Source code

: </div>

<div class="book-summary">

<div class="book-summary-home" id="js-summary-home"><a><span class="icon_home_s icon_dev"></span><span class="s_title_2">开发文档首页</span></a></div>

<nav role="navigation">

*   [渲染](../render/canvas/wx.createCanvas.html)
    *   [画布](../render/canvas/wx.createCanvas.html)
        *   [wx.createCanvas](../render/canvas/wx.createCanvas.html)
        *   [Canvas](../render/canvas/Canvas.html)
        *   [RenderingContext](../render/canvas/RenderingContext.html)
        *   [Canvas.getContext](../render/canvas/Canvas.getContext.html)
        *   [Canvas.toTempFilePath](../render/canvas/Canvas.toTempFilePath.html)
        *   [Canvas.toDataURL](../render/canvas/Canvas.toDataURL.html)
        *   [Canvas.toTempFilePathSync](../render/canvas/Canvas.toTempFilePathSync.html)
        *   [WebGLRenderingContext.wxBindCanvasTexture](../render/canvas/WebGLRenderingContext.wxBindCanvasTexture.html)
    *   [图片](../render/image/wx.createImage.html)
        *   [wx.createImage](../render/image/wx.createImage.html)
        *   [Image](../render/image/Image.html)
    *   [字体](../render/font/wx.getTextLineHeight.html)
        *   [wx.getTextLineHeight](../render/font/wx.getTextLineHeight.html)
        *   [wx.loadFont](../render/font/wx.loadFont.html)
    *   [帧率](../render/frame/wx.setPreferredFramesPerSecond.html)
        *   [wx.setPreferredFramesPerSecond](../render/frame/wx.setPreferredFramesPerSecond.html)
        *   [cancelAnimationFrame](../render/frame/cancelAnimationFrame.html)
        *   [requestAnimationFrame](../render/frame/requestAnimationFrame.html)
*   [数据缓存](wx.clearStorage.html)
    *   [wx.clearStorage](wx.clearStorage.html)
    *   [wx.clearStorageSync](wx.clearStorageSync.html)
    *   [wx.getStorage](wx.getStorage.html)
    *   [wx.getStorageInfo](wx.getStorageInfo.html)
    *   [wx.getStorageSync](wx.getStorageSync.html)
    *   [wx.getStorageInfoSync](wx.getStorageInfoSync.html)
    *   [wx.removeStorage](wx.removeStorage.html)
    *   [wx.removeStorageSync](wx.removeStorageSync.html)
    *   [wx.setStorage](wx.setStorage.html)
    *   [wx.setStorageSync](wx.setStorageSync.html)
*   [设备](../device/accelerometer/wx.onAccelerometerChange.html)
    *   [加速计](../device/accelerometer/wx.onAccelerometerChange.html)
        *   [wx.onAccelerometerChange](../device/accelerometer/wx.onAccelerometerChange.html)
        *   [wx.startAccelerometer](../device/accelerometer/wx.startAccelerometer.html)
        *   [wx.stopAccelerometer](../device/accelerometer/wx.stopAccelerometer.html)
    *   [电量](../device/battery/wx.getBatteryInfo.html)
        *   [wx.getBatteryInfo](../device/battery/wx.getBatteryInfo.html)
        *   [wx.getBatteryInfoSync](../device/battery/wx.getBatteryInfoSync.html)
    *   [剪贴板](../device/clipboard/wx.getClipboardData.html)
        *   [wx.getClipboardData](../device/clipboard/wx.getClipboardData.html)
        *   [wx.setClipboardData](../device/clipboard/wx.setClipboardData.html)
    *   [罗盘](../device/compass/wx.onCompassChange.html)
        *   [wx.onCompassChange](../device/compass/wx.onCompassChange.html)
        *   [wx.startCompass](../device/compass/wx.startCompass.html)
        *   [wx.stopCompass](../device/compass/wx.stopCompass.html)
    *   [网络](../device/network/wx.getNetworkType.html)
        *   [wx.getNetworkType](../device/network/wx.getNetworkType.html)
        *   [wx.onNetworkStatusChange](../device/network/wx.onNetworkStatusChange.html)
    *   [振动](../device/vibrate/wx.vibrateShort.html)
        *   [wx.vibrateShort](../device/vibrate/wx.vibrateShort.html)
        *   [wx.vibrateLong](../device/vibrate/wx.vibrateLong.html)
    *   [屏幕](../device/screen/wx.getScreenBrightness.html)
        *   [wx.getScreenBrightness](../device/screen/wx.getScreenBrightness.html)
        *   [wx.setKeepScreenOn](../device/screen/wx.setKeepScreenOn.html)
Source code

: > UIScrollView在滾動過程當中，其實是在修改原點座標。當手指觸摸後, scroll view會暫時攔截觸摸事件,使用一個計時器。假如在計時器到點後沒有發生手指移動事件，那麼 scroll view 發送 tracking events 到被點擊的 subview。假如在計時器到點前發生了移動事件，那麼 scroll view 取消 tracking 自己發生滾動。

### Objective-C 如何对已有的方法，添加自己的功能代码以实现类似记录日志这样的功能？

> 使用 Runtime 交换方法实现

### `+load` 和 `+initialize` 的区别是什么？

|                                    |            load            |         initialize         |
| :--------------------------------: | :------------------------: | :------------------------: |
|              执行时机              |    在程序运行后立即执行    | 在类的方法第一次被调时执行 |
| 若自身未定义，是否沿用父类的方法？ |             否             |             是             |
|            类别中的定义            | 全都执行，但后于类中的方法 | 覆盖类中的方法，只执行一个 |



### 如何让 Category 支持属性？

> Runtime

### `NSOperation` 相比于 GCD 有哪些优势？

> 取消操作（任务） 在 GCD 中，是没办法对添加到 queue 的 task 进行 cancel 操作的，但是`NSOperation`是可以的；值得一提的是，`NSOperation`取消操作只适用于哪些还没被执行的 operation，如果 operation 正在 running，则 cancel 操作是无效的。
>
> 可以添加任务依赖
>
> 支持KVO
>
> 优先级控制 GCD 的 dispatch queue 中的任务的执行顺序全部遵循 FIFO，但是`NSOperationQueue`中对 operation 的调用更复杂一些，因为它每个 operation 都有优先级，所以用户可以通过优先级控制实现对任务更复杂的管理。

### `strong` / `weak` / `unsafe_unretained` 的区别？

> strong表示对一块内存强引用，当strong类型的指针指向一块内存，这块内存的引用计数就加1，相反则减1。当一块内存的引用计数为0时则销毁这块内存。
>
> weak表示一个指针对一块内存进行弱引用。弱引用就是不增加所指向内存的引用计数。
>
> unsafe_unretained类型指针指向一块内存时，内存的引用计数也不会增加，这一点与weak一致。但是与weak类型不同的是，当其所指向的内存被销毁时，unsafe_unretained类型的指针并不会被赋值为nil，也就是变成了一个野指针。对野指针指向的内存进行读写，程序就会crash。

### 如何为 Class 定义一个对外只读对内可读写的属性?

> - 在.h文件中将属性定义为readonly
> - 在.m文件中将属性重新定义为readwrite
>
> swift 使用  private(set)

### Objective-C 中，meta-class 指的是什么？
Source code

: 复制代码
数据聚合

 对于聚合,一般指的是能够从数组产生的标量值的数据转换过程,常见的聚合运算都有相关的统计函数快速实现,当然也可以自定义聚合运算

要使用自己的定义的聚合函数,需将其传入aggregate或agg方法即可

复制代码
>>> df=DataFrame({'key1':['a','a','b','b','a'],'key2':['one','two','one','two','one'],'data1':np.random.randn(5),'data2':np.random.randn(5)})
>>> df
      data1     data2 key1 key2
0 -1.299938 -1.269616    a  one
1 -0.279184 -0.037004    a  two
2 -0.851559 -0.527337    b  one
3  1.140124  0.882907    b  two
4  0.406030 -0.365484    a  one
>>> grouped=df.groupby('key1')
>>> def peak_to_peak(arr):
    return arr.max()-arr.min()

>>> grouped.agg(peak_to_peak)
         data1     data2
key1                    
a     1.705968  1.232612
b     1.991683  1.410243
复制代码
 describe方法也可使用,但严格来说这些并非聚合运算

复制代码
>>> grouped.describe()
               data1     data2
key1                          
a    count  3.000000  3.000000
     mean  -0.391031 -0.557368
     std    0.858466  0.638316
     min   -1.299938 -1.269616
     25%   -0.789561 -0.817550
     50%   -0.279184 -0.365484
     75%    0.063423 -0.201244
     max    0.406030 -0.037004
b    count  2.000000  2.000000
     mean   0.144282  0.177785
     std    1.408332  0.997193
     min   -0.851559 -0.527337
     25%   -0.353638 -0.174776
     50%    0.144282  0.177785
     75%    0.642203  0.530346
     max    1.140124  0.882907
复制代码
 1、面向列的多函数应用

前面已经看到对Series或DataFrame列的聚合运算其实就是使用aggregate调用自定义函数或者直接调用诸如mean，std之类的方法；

• _What this task involves_:
Copy out each line of the entries where the word "getClipboardData" is found.

• _Problem solution_:
    *   [剪贴板](../device/clipboard/wx.getClipboardData.html)
        *   [wx.getClipboardData](../device/clipboard/wx.getClipboardData.html)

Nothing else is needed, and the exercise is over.